Choosing the right model and reasoning level beats larger ensembles for accurate low-cost LLM scoring of math conversations.

A machine-rendered reading of the paper's core claim, the machinery that carries it, and where it could break.

The paper tests self-consistency through majority voting and varying reasoning effort when large language models score high school mathematics student conversations. Temperature sampling raised accuracy over single deterministic outputs, yet expanding ensembles from one to seven samples added no significant gains. Reasoning effort produced a positive accuracy trend that differed across model families, and efficiency analysis pinpointed one high-end configuration as most accurate and two low-cost ones as best value.
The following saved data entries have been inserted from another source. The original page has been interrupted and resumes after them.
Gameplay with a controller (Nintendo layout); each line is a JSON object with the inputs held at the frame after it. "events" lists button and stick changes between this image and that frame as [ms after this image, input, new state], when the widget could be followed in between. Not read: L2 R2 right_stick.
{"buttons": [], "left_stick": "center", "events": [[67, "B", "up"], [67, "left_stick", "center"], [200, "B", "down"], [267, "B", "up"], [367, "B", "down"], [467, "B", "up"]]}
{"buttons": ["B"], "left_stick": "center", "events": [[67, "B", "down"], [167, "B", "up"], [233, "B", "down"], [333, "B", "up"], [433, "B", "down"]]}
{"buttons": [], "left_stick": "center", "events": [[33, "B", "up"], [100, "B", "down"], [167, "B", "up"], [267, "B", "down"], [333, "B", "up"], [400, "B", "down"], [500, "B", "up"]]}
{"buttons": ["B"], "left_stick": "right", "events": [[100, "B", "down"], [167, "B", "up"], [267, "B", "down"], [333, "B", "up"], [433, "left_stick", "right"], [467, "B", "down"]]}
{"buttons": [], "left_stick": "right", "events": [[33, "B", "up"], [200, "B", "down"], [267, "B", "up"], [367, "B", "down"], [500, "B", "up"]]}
These patterns matter because automated scoring could expand educational assessment only if it remains both reliable and affordable without unnecessary compute.

Core claim

Strategic model selection and reasoning settings outperform ensembling for optimizing automated scoring with LLMs, since temperature sampling improves accuracy while larger ensembles do not, higher reasoning effort raises accuracy in a model-dependent linear trend, and specific low-cost models without reasoning achieve the strongest cost-performance balance, as measured on 900 conversations against human ground truth.

What carries the argument

Intra-model self-consistency via majority voting across multiple temperature-sampled responses, combined with adjustable reasoning effort levels across frontier and low-cost models.

If this is right

  • Temperature sampling significantly improves scoring accuracy over deterministic calls.
  • Ensemble sizes from one to seven produce no significant accuracy gains.
  • Higher reasoning effort yields a significant positive linear trend in accuracy that varies by model family.
  • Gemini 3.1 Pro Preview at low reasoning achieves the highest accuracy at higher cost.
  • GPT-5.4 Nano and Mini with no reasoning deliver the best cost-performance balance.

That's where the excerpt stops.